The conclusion is straightforward.  By 2050 well over half the world's population will be desperately, abjectly poor, and even the rich will find themselves living in constrained circumstances as their average per capita income drops by 30%.  Just at the time when foreign aid is most desperately needed, the nations that will be called on to supply it will be find themselves less able to deliver.  The implications for life and death in the  poverty-stricken regions are dire indeed.
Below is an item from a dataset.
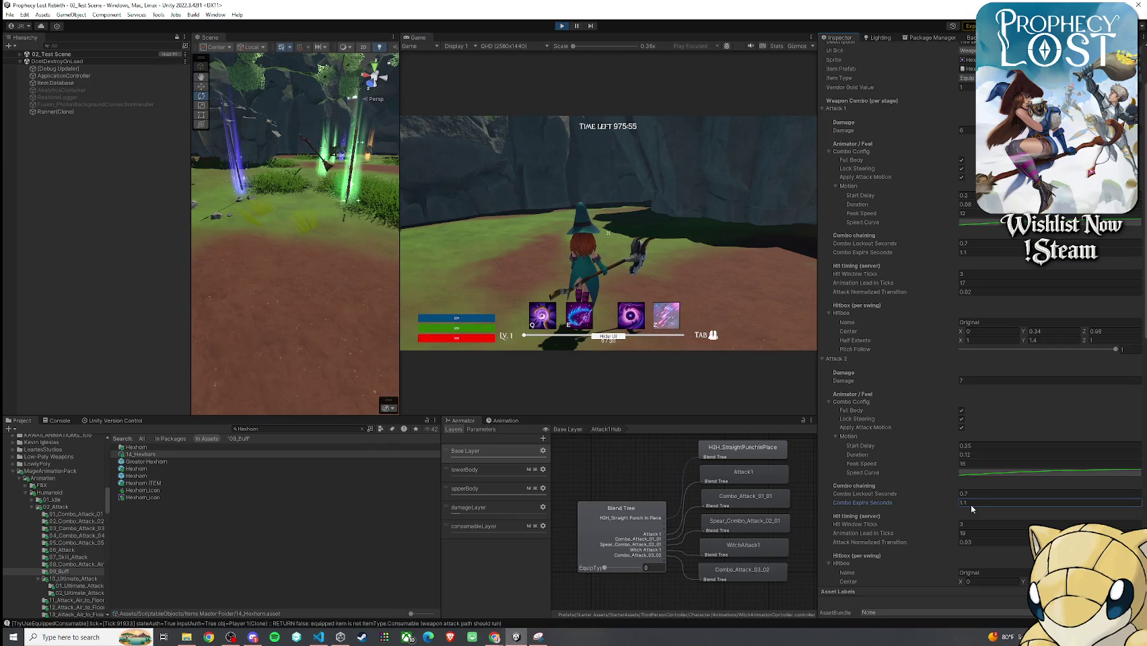
pyautogui.click(608, 232)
So far, these articles have examined only the impact of energy and demographics on the global economic picture.  Complicating factors which have not yet been addressed include: geopolitical upheavals (primarily economic migrations and the threat of increased resource wars); the effect of impoverishment on the food supply of the growing ranks of the destitute; and the underlying drumbeat of ecological damage heralded by the droughts and floods of climate change, the loss of soil fertility and ground water supplies and the death of the oceans.  The prospects for the Earth's poor are not likely to improve as we progress though this analysis.